Sunday, September 20, 2009

Weather station

Finally, I decided to progress in the weather station front! mainly due to having received my JeeLink, and having successfully gotten it to work with the JeeNode!

So, the plan was to get a wind speed and amount of light measurement so that I could automate the sunscreens at my place. Of course, I didn't want to buy a commercial weather station, because the ones that do interface with the PC are expensive and you do not have much control, not to talk about Linux, which they probably won't support. So i had decided to take it in my own hands and build it myself!

Some time ago I got a light meter to work, and temperature I had already mastered, so all I needed was wind speed, and maybe direction, and a way to send data around, which was solve by the JeeStuff!

I have built the anemometer before the holidays, but did not have the opportunity to blog about it, so here goes a picture:



It was just a check of whether it moved in the wind, and if you look carefully you can even notice that it is rotating!

And today I bought a weather proof electrical box, and started the process.

First, the JeeNode did not fit inside, by an estimate 0.5 millimeters, so i had to get the dremel tool out and get a some of it sanded into dust, in order to fit.
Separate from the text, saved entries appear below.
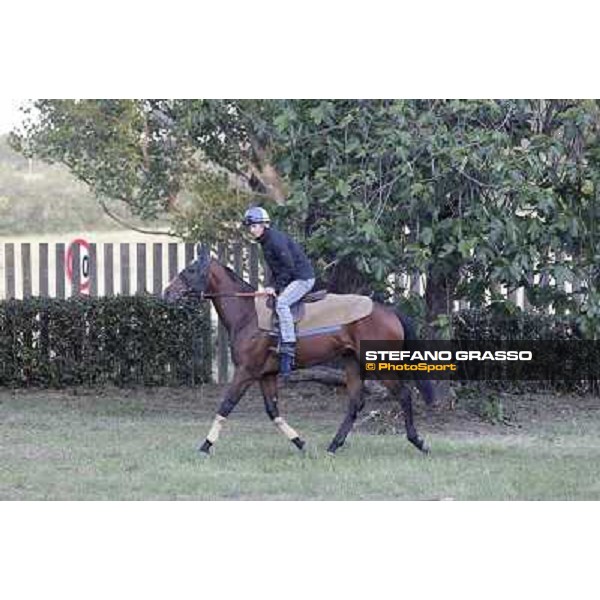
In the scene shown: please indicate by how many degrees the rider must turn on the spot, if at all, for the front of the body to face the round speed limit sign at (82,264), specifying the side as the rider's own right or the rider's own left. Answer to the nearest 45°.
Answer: approximately 45° to the rider's own right

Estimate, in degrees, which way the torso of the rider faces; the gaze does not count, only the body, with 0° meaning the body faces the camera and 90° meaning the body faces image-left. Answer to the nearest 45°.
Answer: approximately 90°

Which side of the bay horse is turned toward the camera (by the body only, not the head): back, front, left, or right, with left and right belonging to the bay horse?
left

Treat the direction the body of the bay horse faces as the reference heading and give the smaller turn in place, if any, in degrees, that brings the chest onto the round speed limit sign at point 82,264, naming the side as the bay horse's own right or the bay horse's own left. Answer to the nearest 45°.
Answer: approximately 45° to the bay horse's own right

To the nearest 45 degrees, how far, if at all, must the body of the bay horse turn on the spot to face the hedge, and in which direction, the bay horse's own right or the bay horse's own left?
approximately 45° to the bay horse's own right
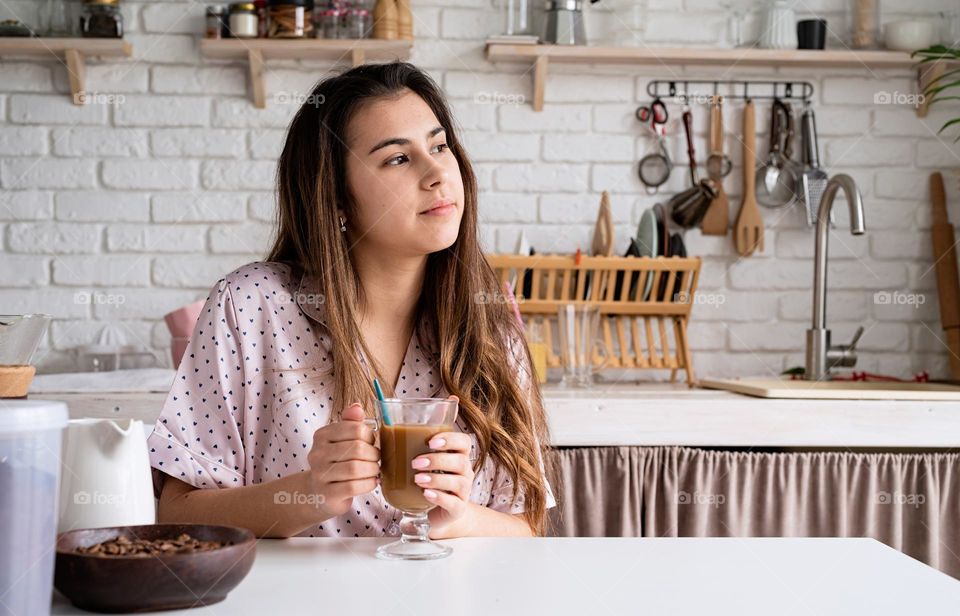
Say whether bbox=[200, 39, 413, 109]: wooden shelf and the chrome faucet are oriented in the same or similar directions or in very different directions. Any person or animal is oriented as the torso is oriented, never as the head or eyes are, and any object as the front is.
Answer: same or similar directions

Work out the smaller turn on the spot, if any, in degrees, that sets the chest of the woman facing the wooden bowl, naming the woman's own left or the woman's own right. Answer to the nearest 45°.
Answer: approximately 45° to the woman's own right

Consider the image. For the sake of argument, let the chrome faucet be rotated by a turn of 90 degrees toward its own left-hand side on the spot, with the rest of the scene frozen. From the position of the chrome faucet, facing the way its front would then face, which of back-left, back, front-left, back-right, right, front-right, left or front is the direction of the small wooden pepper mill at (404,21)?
back-left

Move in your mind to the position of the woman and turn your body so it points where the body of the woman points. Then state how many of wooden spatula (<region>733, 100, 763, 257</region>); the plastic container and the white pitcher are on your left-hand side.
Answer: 1

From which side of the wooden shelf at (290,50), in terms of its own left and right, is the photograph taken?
front

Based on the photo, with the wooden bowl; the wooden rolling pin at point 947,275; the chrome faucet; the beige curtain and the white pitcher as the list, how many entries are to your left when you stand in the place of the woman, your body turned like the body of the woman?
3

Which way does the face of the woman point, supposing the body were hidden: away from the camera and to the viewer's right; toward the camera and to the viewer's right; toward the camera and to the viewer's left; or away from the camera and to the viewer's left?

Then I devised a transparent lid for the light sensor, which I will show you in a future post, when I get a decent picture of it. I did it by warming up some rigid package plastic and forcing it into the hole with a rounded end of a spoon. Then I cut it and inserted it, screwed it and it looks great! (in my opinion!)

I also made some sort of plugs/shield, but I am not yet 100% sure of how it should be.

I did decided to change all the electronics for the sensors to work with 3.3V.

The initial plan was to run it from 5V, but since the JeeNode has a 3.3 LDO regulator, it would be a waste of energy to have say 6V, converted to 5V for the sensors, converted to 3.3V for the jeeNode. And since soon this will all run from a battery and solar panel, the less power the better!

So tomorrow (or today, since it is pretty late) I'll have to redo the detection of rotations for the annemometer, and install the whole thing temporarily to see if all is functional!

I still have to figure out the temperature measurement, but I'll probably end up going with one of those temperature/relative humidity digital combined sensors, instead of the good old LM35.